LONDON — Prince Philip, the 97-year-old husband of Queen Elizabeth II of Britain, has apologized to a woman who was injured in a car crash he was involved in this month, British news outlets reported on Sunday.
The Duke of Edinburgh sent an apology letter to Emma Fairweather, who sustained a broken wrist when his Land Rover hit the Kia minivan in which she was traveling near the royal estate of Sandringham on Jan. 17.
In the note, written on Sandringham stationery and dated Jan. 21, the duke said he was “deeply sorry” and wished Ms. Fairweather a “speedy recovery.” He also acknowledged that the accident had left him “somewhat shaken,” a rare admission from a member of the royal family.
“I would like you to know how very sorry I am for my part in the accident at the Babingley crossroads,” Prince Philip said in the letter, acknowledging his share of responsibility. The note was first published online by The Sunday Mirror.
The crash flipped the armor-plated Land Rover that Prince Philip was driving, and the minivan careened off the road. Prince Philip and a 9-month-old child in the minivan were unhurt, but Ms. Fairweather broke her wrist and the driver of the minivan had cuts to her knee.
Some Britons expressed confusion over why the prince was driving, particularly at age 97. As for why he steered off the A149 road that Thursday, the prince reportedly told police officers that he had been “dazzled by the sun.”
He returned to that point in his letter to Ms. Fairweather. “It was a bright sunny day,” he wrote. “The sun was shining low over the main road.”
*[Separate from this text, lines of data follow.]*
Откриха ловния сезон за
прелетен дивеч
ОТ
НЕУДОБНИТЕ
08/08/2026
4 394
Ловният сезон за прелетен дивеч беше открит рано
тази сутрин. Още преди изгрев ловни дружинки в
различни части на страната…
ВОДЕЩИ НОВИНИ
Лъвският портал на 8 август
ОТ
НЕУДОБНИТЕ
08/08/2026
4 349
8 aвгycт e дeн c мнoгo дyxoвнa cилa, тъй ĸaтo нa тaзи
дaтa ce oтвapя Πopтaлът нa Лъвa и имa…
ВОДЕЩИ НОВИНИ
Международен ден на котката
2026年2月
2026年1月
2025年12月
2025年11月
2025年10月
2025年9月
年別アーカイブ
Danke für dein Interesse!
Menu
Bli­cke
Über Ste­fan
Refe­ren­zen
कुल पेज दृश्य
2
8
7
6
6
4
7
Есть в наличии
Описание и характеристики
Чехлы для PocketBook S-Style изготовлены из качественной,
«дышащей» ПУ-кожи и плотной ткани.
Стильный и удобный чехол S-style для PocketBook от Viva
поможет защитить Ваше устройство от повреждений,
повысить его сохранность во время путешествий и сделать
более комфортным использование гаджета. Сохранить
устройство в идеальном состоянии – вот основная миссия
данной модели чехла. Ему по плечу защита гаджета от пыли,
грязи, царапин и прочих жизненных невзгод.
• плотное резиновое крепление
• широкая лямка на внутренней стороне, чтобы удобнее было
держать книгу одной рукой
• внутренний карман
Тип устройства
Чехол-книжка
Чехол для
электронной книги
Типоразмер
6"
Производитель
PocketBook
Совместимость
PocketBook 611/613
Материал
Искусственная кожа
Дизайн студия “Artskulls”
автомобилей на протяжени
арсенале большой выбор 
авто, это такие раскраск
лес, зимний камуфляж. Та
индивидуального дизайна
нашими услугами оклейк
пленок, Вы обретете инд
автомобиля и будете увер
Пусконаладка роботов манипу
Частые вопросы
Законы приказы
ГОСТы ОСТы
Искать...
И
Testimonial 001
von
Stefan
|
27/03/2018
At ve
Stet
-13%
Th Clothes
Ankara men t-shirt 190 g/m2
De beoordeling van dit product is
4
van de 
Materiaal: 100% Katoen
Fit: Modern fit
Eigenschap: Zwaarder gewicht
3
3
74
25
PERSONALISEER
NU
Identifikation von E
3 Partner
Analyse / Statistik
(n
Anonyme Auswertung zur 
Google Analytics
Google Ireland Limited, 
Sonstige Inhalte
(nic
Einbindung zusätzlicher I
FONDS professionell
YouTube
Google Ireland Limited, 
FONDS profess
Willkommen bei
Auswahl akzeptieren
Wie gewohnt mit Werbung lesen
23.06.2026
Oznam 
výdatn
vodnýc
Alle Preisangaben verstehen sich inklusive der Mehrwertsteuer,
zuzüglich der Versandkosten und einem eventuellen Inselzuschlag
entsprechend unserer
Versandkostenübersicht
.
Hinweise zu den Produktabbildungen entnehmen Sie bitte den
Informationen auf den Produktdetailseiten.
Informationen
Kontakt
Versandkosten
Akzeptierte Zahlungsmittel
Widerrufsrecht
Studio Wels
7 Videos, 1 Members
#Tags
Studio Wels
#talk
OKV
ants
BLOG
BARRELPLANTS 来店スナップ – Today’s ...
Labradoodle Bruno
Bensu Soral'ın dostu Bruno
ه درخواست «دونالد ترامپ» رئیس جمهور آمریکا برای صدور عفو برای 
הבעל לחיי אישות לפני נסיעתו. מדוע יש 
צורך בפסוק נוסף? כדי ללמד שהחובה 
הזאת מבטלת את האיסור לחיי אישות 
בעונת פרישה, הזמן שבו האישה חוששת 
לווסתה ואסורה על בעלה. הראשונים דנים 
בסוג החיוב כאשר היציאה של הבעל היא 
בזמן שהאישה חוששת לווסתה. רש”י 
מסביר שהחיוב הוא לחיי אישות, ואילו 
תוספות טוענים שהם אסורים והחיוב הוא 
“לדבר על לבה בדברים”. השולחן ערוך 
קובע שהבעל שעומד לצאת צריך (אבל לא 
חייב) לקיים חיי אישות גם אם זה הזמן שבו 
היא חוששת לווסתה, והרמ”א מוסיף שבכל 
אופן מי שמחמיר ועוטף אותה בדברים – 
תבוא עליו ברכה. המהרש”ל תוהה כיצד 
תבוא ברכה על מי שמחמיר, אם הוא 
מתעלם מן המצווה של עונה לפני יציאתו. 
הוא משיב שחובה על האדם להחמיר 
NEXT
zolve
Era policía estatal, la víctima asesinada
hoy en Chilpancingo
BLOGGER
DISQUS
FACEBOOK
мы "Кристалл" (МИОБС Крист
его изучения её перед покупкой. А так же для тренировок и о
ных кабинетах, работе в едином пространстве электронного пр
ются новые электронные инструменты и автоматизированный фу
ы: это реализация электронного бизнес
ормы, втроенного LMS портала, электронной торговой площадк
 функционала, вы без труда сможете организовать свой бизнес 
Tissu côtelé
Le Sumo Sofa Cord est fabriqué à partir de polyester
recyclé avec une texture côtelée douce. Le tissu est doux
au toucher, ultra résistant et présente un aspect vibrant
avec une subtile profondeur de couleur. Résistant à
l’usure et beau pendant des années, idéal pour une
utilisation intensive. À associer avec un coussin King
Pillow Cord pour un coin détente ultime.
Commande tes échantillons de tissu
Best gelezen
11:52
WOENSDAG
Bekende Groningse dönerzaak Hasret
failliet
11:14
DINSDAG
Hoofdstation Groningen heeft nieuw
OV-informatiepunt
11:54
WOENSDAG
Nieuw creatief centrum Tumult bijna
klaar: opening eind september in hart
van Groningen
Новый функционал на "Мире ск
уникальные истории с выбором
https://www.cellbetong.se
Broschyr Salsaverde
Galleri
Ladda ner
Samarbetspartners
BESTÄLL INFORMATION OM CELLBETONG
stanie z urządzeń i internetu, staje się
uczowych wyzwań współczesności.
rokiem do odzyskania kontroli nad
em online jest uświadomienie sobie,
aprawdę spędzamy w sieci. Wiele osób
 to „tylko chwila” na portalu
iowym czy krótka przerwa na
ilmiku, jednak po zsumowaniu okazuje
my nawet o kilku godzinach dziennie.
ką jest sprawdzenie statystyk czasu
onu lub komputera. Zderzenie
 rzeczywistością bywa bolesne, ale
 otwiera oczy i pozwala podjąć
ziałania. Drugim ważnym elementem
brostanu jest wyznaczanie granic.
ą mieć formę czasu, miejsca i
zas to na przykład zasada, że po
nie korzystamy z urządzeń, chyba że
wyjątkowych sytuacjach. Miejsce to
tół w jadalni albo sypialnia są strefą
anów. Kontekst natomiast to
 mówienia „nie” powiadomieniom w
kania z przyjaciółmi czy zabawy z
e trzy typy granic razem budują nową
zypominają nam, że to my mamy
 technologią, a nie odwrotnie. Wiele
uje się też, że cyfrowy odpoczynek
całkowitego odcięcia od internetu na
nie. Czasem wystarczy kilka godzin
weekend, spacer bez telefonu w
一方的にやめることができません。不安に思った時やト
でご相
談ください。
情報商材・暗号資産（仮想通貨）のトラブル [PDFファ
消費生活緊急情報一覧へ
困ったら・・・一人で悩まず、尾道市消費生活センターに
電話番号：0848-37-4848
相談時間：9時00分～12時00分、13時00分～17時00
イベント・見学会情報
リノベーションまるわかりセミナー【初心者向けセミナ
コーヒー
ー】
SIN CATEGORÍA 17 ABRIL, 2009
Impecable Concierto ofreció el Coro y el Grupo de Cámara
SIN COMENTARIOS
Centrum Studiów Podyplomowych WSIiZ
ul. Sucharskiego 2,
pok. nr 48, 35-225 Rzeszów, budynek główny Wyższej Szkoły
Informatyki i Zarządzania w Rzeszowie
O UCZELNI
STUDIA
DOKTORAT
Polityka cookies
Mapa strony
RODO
“In normal conditions I would have no difficulty in seeing traffic coming from the Dersingham direction,” he continued, as if to address the debate about older drivers in Britain. “But I can only imagine that I failed to see the car coming, and I am very contrite about the consequences.”
Ms. Fairweather had previously expressed dismay that Prince Philip had not personally apologized to her, saying in an interview with The Mirror two days after the accident, “He hasn’t even said sorry.”
At the time, she also disputed the duke’s claim that the sun had momentarily blinded him. “I can’t see how that could be true when it was overcast,” she said.
Since then, Ms. Fairweather has accepted the duke’s apology, calling his letter to her a “nice touch.” “He’s tried to give an explanation, so I appreciate that, whether I agree with it or not,” she told The Mirror.
While the four-paragraph letter was typed, Prince Philip addressed Ms. Fairweather by hand and signed the letter, a point that did not go unnoticed. “I thought it was really nice that he signed off as ‘Philip’ and not the formal title,” she told the British tabloid. “I was pleasantly surprised because of the personalized nature.”
Ms. Fairweather could not be reached for comment on Sunday.
“I wish you a speedy recovery from this very distressing experience,” Prince Philip wrote, signing off his letter.
Two days after the accident, Prince Philip was photographed driving another Land Rover outside the Sandringham Estate in Norfolk County in eastern England — this time without a seatbelt.